If you’re expecting a simple outing to an exhibition on a lazy afternoon, be prepared for a surprise: Haegue Yang’s installation artwork, “Sa-dong 30,” is anything but predictable.
The title of her artwork, “Sa-dong 30,” is actually the address of a deserted house in Incheon. To see the work, you have to go ― no, search ― for that house located in the western port city. It takes more than a little effort to get there, which the installation artist kindly explains is because “the route to Sa-dong is all part of the exhibition.”
“What I wanted was something surreptitious, but that is common and open at the same time,” said Ms. Yang, 34. “I am more interested in susceptible areas that make you turn back and look into yourself.”
The trip to the old western end of the town took over an hour on the subway and longer, with the rattling bus you need to hop onto after getting off the train. After walking and stopping every few minutes to ask passersby where exactly “30-53” is, the half-collapsed house came into sight.

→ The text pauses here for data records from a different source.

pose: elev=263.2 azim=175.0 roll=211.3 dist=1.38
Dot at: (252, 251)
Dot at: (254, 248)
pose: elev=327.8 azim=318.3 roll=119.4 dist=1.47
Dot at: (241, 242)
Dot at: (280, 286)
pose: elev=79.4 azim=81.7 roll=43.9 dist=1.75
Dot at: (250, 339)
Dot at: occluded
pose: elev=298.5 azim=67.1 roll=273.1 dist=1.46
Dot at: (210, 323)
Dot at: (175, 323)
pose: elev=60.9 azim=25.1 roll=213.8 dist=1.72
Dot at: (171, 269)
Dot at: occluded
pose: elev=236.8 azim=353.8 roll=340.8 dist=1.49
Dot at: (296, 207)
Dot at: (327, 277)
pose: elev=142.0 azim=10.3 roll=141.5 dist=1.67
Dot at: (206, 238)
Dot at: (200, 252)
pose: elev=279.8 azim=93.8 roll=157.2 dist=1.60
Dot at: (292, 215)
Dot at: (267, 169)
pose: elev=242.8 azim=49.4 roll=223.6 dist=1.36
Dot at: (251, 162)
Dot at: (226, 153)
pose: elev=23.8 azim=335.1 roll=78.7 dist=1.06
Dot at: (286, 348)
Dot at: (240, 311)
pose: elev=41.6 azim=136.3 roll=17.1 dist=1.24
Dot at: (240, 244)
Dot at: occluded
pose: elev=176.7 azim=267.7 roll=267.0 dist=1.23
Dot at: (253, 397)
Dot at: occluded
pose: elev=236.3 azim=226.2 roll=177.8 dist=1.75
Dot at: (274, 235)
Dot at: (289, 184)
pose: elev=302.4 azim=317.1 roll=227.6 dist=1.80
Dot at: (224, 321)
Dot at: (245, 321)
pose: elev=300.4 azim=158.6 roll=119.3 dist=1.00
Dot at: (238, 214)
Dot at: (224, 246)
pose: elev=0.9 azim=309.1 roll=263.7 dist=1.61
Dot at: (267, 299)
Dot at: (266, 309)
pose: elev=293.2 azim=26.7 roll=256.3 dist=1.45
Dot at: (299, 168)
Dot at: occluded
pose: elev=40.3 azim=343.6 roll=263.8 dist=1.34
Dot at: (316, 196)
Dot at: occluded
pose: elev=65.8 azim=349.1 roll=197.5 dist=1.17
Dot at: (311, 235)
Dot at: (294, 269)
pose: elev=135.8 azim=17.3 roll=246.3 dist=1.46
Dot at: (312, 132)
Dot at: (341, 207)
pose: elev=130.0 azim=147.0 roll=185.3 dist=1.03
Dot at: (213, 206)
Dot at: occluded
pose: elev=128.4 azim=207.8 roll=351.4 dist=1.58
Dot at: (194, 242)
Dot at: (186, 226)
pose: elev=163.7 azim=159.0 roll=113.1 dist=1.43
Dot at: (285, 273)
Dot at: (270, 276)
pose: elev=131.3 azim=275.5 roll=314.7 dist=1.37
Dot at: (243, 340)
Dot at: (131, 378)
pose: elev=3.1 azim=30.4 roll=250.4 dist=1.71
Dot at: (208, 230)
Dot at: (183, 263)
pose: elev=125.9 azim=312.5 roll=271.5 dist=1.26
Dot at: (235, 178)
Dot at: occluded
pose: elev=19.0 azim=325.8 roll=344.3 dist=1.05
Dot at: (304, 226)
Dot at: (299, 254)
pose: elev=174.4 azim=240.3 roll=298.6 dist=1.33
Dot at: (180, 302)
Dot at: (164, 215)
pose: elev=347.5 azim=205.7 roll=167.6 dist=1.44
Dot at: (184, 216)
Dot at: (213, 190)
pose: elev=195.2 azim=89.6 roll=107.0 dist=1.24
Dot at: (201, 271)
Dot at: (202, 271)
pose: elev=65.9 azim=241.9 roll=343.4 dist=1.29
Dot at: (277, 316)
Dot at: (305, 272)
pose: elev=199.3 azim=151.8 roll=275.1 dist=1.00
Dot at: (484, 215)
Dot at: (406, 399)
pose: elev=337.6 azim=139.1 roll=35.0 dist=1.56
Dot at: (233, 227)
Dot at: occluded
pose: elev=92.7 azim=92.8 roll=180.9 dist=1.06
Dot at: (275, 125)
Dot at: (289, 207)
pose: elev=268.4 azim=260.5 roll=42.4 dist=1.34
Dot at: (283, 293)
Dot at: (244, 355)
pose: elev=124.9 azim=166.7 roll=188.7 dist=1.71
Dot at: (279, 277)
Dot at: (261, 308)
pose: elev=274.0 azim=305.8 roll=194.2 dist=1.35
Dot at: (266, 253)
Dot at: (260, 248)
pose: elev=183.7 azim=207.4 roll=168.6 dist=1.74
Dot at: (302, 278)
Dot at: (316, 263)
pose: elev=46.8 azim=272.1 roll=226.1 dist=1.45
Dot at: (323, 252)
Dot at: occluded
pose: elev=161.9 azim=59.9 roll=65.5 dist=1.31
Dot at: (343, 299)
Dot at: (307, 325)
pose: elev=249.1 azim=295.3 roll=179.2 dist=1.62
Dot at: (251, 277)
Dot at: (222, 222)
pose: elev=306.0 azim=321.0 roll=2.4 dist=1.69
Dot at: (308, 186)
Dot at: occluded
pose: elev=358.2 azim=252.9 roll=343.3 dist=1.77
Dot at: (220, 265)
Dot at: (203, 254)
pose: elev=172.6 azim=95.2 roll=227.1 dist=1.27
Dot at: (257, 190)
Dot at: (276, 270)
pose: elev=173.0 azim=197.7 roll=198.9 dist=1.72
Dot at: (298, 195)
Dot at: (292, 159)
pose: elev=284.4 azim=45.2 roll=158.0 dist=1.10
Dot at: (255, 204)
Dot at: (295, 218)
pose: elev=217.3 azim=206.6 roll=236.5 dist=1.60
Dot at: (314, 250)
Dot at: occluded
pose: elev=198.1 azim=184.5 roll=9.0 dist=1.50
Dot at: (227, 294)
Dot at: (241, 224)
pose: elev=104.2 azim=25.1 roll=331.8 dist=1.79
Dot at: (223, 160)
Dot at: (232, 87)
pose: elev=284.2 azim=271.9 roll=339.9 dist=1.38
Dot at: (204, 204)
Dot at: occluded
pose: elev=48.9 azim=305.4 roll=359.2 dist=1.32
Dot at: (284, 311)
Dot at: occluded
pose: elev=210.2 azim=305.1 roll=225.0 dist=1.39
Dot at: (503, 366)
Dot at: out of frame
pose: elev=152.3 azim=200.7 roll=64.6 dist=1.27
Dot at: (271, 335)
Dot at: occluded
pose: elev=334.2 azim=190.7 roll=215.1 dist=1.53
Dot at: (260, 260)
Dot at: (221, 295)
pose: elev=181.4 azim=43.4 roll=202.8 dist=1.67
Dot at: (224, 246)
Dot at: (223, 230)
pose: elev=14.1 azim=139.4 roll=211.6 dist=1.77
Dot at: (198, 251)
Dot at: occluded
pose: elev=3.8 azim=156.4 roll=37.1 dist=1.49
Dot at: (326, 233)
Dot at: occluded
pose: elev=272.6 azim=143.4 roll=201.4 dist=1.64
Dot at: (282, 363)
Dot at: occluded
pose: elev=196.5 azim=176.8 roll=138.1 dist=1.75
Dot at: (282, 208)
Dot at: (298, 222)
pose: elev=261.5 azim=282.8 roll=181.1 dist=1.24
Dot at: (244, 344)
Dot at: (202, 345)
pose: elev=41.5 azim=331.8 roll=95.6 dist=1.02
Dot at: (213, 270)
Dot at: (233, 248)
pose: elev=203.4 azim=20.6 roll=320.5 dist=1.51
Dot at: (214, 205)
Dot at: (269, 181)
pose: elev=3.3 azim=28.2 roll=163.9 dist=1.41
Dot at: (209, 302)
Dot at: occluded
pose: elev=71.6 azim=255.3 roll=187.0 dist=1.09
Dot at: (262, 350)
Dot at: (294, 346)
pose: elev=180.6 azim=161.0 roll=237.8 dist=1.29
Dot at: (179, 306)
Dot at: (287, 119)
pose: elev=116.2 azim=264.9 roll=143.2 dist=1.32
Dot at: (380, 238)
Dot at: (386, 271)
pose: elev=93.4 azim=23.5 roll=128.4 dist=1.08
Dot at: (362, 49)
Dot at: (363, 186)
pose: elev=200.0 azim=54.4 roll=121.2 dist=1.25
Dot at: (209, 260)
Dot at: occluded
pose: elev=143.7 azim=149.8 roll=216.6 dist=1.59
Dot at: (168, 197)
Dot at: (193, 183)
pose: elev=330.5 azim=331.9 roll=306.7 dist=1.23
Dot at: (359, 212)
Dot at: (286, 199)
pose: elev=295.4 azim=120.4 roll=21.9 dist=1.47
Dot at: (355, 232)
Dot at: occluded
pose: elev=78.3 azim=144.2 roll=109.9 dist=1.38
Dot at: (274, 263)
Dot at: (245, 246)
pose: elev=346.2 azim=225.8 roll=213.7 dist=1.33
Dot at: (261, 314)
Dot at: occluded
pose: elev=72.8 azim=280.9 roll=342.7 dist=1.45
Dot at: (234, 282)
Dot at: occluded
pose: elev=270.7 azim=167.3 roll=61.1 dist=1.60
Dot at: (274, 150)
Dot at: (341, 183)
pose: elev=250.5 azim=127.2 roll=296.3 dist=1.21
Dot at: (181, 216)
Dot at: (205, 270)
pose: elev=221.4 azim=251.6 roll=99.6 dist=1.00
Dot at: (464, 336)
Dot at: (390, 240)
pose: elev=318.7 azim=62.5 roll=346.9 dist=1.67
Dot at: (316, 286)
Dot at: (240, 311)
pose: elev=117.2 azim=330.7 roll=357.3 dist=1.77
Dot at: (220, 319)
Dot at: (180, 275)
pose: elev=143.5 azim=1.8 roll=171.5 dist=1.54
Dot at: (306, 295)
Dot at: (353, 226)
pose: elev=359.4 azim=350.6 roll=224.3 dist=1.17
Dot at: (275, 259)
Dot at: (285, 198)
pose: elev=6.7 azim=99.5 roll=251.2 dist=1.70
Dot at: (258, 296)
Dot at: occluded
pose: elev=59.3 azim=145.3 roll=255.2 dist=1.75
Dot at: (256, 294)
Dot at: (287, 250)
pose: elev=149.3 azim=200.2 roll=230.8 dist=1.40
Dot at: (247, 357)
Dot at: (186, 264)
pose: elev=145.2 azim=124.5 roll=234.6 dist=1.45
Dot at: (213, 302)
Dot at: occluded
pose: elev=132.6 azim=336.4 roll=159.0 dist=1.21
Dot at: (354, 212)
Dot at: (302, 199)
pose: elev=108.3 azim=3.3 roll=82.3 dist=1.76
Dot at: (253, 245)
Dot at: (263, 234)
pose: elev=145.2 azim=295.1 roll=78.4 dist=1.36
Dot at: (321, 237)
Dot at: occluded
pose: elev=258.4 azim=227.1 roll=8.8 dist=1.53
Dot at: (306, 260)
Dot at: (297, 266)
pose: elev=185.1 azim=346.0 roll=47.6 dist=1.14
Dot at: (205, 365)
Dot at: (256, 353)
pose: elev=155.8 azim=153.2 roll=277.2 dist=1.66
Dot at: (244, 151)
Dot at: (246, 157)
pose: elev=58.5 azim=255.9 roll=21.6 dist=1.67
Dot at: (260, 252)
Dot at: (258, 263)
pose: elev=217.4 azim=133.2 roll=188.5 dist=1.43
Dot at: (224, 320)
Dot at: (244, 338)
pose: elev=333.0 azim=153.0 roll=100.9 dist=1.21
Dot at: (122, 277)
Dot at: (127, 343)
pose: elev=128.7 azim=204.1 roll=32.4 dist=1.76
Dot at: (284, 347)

The gate to the house was firmly locked. But this is the fun part: You have to unlock the key yourself by punching in the 5-digit number the artist included in her invitation cards. (For JoongAng Daily readers, the secret number has been written down below).
“Sa-dong 30” is no longer the small pretty house where Ms. Yang’s grandmother lived until her death eight years ago. Apparently, no one has lived here since. The windows were broken, the ceiling was full of holes, the wallpaper was tattered and the floor was covered with a thick layer of dust. But behind the trash and dirt, paper cubes and bells in various colors were scattered around the floor and a bright light Ms. Yang had placed there blinked.
A note was found posted on a broken refrigerator: “Thanks for coming all this way. Please be careful. This is an old house. There is drinking water in the icebox outside. Lock the doors when you leave. If you need to visit the restroom, use the one at the nearby gas station.”
There were dirty blankets, a broken mirror, a ripped sofa and a clock that strangely did not stop ― neither did a fan, which slowly kept rotating.
“This place symbolizes a space where social functions and time have stopped,” said Kim Hyun-jin, Ms. Yang’s friend and collaborator in the project.
Ms. Kim explained that the house seemed huge and was a great comfort to her artist friend, but as time passed, the house became no more than a puny shack. Through this house, Ms. Kim said, Ms. Yang wanted to show how a person’s memory could change over time.
This is Ms. Yang’s first exhibition in Korea. She is currently studying in Europe. The numbers to the lock are hardly a secret, but she plans to keep the house only until Oct. 8.

by Lee Min-a

To find your way to “Sa-dong 30,” get off at Dongincheon station on the far west end of subway line No. 1. Then, take either bus No. 3 or 23 at the bus stop across the street from the subway station. Get off in front of Incheon Commercial Girl’s High School and walk into the alley running across the left side of the the school. The old house sits behind a small office building called “Harbor,” addressed “30-53.”
When you see the blue gate, you know you’ve found the right place. The number to open the lock is 13579. Let yourself in, but make sure you lock up the house after your leave, so the next visitor has to go through the same ritual.